Max_epoch is 100, learning_rate is 0.01, learning rate is adjusted every 20 epochs, momentum is 0.9, and meanwhile required weight files are generated. And selecting the trained optimal model weight parameters from the obtained weight files as the weight of the optimal LPRNet model to obtain the optimal yolov5 model.

In order to deal with the problem of alignment of sequences of varying length, i.e. the length of the predicted sequence obtained is not as long as the sequence of real gt, so that some classical loss functions such as cross entropy cannot be used. The invention adopts CTC Loss.
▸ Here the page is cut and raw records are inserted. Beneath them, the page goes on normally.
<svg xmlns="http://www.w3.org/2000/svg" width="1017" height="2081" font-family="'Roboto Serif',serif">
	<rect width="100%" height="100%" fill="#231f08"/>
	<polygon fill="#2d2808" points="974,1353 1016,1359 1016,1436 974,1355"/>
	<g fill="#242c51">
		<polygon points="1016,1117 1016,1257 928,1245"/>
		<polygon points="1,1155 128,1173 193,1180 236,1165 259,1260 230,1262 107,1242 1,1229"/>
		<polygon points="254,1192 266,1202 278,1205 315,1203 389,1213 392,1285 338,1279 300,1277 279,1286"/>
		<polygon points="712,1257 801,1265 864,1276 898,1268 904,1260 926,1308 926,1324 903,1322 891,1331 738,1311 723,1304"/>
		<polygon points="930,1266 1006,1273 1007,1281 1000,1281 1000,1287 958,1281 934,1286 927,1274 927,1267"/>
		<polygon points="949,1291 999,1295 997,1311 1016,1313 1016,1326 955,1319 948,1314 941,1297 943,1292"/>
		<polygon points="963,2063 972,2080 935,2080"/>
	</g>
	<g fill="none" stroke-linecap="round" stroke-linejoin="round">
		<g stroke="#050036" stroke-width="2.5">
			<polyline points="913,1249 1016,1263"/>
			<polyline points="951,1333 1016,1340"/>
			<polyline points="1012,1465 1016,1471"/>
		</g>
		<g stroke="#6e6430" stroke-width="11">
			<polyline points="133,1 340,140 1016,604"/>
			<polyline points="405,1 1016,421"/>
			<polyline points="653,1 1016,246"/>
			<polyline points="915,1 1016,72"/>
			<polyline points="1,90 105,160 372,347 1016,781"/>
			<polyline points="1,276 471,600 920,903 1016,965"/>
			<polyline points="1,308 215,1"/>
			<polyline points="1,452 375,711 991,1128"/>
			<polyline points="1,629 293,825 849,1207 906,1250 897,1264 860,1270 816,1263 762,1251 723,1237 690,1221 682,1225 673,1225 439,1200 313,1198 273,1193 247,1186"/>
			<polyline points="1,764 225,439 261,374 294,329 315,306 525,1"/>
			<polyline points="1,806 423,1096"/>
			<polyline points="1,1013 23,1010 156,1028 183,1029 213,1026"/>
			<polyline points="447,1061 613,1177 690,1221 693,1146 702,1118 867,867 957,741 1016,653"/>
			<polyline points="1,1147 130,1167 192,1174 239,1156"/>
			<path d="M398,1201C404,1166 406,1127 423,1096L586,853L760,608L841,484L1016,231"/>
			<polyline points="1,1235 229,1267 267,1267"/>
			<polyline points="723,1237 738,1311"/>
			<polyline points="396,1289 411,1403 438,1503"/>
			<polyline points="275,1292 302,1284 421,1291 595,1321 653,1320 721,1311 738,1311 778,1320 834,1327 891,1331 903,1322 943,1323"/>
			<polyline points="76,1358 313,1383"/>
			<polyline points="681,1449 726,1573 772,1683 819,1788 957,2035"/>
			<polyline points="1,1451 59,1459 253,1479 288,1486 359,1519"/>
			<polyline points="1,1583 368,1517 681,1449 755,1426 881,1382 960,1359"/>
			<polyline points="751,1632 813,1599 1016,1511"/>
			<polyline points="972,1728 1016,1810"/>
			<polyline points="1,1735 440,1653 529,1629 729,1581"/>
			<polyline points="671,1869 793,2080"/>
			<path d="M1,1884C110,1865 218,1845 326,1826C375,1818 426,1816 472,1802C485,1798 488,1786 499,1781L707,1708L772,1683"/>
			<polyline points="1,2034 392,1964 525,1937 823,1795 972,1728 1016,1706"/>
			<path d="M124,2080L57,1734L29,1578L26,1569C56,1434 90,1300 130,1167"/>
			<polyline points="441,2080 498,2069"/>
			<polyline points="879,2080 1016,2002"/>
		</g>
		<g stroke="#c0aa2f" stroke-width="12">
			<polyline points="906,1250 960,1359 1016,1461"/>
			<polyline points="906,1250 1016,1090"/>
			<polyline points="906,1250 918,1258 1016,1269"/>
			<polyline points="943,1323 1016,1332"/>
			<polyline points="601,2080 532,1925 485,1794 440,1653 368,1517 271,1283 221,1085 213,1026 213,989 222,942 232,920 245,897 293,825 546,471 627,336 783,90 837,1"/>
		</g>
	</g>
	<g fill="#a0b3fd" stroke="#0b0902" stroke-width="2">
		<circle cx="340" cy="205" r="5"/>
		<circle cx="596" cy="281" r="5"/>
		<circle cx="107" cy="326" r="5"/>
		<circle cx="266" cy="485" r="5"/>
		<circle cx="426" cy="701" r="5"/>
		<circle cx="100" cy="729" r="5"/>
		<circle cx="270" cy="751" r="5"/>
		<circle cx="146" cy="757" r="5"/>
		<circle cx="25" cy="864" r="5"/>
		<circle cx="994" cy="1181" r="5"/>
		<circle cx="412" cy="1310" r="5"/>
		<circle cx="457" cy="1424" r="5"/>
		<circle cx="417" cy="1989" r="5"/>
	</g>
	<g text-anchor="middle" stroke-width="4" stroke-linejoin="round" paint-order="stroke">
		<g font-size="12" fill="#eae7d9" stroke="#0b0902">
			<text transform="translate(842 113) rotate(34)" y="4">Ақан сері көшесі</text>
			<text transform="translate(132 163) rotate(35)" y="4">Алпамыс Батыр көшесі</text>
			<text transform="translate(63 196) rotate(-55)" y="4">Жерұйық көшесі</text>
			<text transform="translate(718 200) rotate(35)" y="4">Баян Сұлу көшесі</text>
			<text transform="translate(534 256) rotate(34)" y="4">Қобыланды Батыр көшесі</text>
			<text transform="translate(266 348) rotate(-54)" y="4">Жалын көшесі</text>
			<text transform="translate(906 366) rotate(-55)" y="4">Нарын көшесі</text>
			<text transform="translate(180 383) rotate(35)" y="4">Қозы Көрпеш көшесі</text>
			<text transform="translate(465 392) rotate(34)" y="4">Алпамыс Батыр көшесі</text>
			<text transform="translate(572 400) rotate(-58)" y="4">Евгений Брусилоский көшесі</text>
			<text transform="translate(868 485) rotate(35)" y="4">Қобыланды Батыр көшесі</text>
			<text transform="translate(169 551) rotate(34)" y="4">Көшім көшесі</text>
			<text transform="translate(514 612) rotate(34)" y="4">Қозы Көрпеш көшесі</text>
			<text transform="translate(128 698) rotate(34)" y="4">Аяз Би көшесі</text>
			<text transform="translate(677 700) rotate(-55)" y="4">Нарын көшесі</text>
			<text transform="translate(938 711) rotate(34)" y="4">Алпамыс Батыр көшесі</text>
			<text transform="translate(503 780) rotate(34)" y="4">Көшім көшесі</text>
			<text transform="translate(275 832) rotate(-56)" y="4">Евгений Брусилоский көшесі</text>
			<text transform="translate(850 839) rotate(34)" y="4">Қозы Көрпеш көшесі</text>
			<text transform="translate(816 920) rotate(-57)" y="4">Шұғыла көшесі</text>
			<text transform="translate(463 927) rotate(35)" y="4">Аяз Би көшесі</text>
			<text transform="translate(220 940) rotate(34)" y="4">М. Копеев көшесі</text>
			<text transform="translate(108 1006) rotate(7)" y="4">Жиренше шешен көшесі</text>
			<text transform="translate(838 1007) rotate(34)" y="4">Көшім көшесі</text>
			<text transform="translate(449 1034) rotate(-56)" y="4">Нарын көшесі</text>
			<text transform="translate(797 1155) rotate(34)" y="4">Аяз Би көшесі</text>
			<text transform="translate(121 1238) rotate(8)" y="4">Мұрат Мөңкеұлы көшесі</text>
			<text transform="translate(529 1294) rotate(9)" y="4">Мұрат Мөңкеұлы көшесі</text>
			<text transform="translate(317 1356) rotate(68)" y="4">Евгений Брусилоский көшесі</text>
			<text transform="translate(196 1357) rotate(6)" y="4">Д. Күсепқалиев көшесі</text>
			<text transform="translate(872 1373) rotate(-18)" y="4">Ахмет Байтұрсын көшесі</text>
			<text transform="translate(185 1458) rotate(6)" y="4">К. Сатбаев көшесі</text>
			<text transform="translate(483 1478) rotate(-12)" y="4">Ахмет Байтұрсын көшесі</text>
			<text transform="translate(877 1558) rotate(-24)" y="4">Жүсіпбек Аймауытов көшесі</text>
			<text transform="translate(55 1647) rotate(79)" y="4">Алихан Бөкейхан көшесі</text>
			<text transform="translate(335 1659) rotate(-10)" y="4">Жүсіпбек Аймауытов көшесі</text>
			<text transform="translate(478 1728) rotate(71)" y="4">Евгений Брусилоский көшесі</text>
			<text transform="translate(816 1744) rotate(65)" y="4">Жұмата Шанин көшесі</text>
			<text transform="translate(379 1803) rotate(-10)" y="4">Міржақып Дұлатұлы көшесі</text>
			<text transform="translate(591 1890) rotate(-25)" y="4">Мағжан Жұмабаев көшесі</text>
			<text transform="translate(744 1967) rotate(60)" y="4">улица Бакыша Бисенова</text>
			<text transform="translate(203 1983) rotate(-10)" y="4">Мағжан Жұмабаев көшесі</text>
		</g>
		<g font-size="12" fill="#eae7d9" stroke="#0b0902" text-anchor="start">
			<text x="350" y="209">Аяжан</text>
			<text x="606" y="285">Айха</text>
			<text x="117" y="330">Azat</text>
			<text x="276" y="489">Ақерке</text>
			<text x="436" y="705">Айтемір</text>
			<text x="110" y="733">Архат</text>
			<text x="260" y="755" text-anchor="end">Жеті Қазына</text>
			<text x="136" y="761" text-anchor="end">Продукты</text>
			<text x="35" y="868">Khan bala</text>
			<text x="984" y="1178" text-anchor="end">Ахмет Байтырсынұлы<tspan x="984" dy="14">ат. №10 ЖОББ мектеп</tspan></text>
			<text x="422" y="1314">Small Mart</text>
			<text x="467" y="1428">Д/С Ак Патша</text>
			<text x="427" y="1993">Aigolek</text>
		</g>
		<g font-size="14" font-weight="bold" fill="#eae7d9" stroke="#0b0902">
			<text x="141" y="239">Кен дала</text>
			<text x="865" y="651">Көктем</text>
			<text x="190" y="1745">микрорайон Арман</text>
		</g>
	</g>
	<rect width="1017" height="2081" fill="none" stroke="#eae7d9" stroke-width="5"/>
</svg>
Finally, in order to obtain a final predicted sequence, firstly, argmax is used for finding the category (greedy search) corresponding to the maximum probability of each position in the sequence, a sequence with the length of 18 is obtained, then, blank ('-' characters are removed from the sequence, no characters exist in the current position of the sequence), and duplicate removal is carried out (characters in two adjacent positions of the sequence cannot be repeated), so that the final predicted sequence is obtained.

While the foregoing is directed to the preferred embodiments of the present invention, it will be appreciated by those skilled in the art that changes and modifications may be made without departing from the principles of the invention, such changes and modifications are also intended to be within the scope of the invention.

Claims

1. The variable length license plate recognition method based on yolov5 is characterized by comprising the following steps:

s1: positioning a license plate;

the step S1 comprises the following steps:

s2: correcting the license plate;

s3: license plate recognition;

2. The yolov 5-based variable length license plate recognition method of claim 1, wherein the step of collecting a vehicle photograph under the condition of complex and changeable environments in S11 comprises the steps of: and collecting license plate photos in rainy days, cloudy days, inclined and fuzzy environments.

3. The yolov 5-based variable length license plate recognition method of claim 1, wherein the step of removing the picture data with higher similarity in step S11 is to calculate the similarity of the pictures through a histogram.

4. The yolov 5-based variable length license plate recognition method of claim 1, wherein the step of manually classifying different types of license plates in S11 comprises the steps of: and the license plates are manually classified according to the new energy license plates, the yellow license plates, the two-land license plates and the common blue license plates.

5. The yolov 5-based variable length license plate recognition method of claim 1, wherein the step S11 is to divide the images in the picture dataset into a training dataset, a verification dataset and a test dataset, and the ratio is 8:1:1.

6. the YOLOV 5-based variable length license plate recognition method of claim 1, wherein the loss function of the YOLOV5S model in S12 is: loss=λ ₁ L _cls +λ ₂ L _obj +λ ₃ L _loc Wherein lambda is ₁ 0.5 lambda ₂ Is 1 lambda ₃ 0.05, L _cls Classification loss, L, for positive samples _obj For confidence loss, L _loc Is the loss of localization of the positive sample.

7. The yolov 5-based variable length license plate recognition method of claim 1, wherein S12 further comprises the steps of: in the process of training the YOLOV5S model, a training data set is expanded through a data enhancement method, wherein the data enhancement method comprises picture rotation, picture translation, picture folding and picture random clipping.

8. The YOLOV 5-based variable length license plate recognition method of claim 1, wherein in the training of the YOLOV5S model, the training period is 100, the learning_rate is 0.01, the learning rate is adjusted once every 20 epochs, the momentum is 0.9, a weight file is generated, and the best model weight parameter is selected as the weight of the best YOLOV5 model to obtain the best YOLOV5 model.

9. The yolov 5-based variable length license plate recognition method of claim 1, further comprising the steps of: and (3) post-processing and decoding, namely finding the category corresponding to the maximum probability of each position in the sequence by using argmax to obtain a sequence with the length of 18, and removing blank and de-duplication of the sequence to obtain a final predicted sequence.